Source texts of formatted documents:
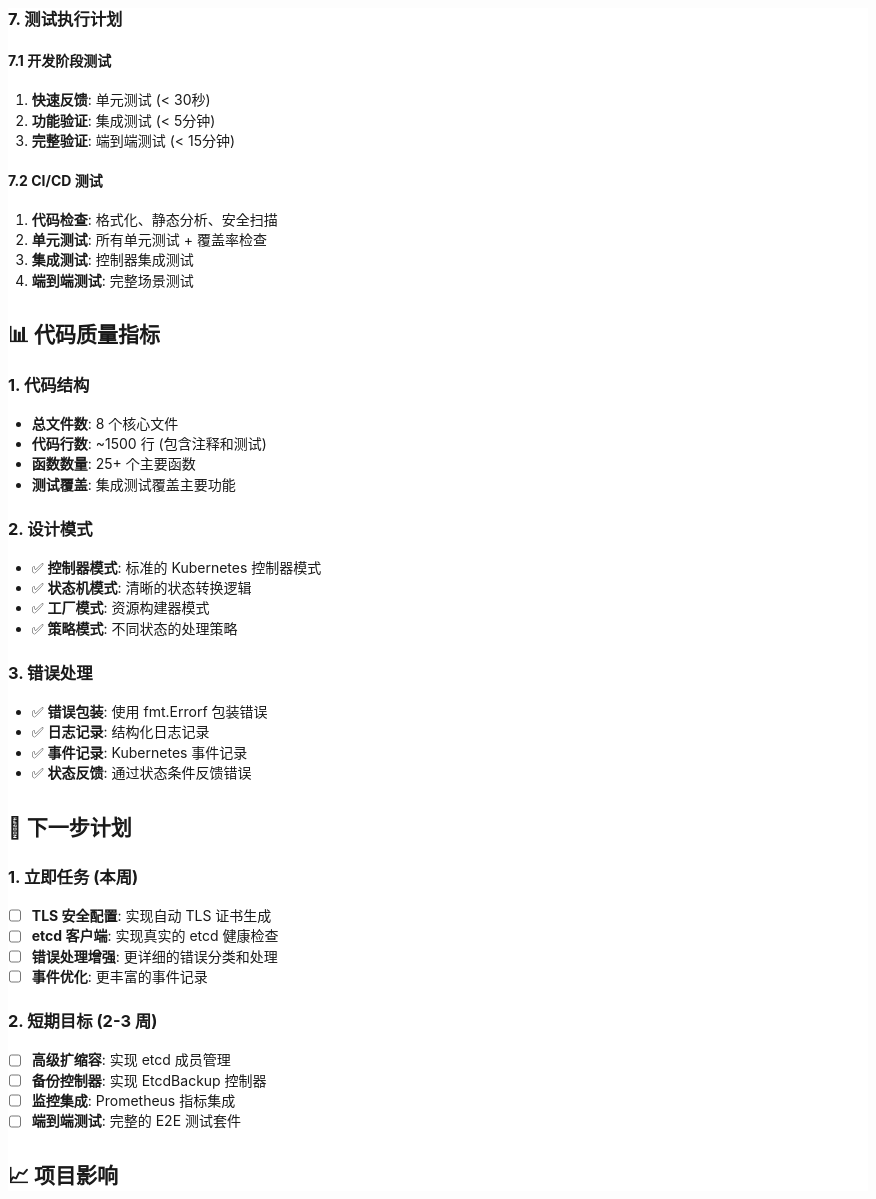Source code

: ### 7. 测试执行计划

#### 7.1 开发阶段测试
1. **快速反馈**: 单元测试 (< 30秒)
2. **功能验证**: 集成测试 (< 5分钟)
3. **完整验证**: 端到端测试 (< 15分钟)

#### 7.2 CI/CD 测试
1. **代码检查**: 格式化、静态分析、安全扫描
2. **单元测试**: 所有单元测试 + 覆盖率检查
3. **集成测试**: 控制器集成测试
4. **端到端测试**: 完整场景测试

## 📊 代码质量指标

### 1. 代码结构
- **总文件数**: 8 个核心文件
- **代码行数**: ~1500 行 (包含注释和测试)
- **函数数量**: 25+ 个主要函数
- **测试覆盖**: 集成测试覆盖主要功能

### 2. 设计模式
- ✅ **控制器模式**: 标准的 Kubernetes 控制器模式
- ✅ **状态机模式**: 清晰的状态转换逻辑
- ✅ **工厂模式**: 资源构建器模式
- ✅ **策略模式**: 不同状态的处理策略

### 3. 错误处理
- ✅ **错误包装**: 使用 fmt.Errorf 包装错误
- ✅ **日志记录**: 结构化日志记录
- ✅ **事件记录**: Kubernetes 事件记录
- ✅ **状态反馈**: 通过状态条件反馈错误

## 🎯 下一步计划

### 1. 立即任务 (本周)
- [ ] **TLS 安全配置**: 实现自动 TLS 证书生成
- [ ] **etcd 客户端**: 实现真实的 etcd 健康检查
- [ ] **错误处理增强**: 更详细的错误分类和处理
- [ ] **事件优化**: 更丰富的事件记录

### 2. 短期目标 (2-3 周)
- [ ] **高级扩缩容**: 实现 etcd 成员管理
- [ ] **备份控制器**: 实现 EtcdBackup 控制器
- [ ] **监控集成**: Prometheus 指标集成
- [ ] **端到端测试**: 完整的 E2E 测试套件

## 📈 项目影响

Request | Set down exactly what runs from the line with "### 1. 代码结构" to the last line of the data above, including both of those lines and no others.

Task output |
### 1. 代码结构
- **总文件数**: 8 个核心文件
- **代码行数**: ~1500 行 (包含注释和测试)
- **函数数量**: 25+ 个主要函数
- **测试覆盖**: 集成测试覆盖主要功能

### 2. 设计模式
- ✅ **控制器模式**: 标准的 Kubernetes 控制器模式
- ✅ **状态机模式**: 清晰的状态转换逻辑
- ✅ **工厂模式**: 资源构建器模式
- ✅ **策略模式**: 不同状态的处理策略

### 3. 错误处理
- ✅ **错误包装**: 使用 fmt.Errorf 包装错误
- ✅ **日志记录**: 结构化日志记录
- ✅ **事件记录**: Kubernetes 事件记录
- ✅ **状态反馈**: 通过状态条件反馈错误

## 🎯 下一步计划

### 1. 立即任务 (本周)
- [ ] **TLS 安全配置**: 实现自动 TLS 证书生成
- [ ] **etcd 客户端**: 实现真实的 etcd 健康检查
- [ ] **错误处理增强**: 更详细的错误分类和处理
- [ ] **事件优化**: 更丰富的事件记录

### 2. 短期目标 (2-3 周)
- [ ] **高级扩缩容**: 实现 etcd 成员管理
- [ ] **备份控制器**: 实现 EtcdBackup 控制器
- [ ] **监控集成**: Prometheus 指标集成
- [ ] **端到端测试**: 完整的 E2E 测试套件

## 📈 项目影响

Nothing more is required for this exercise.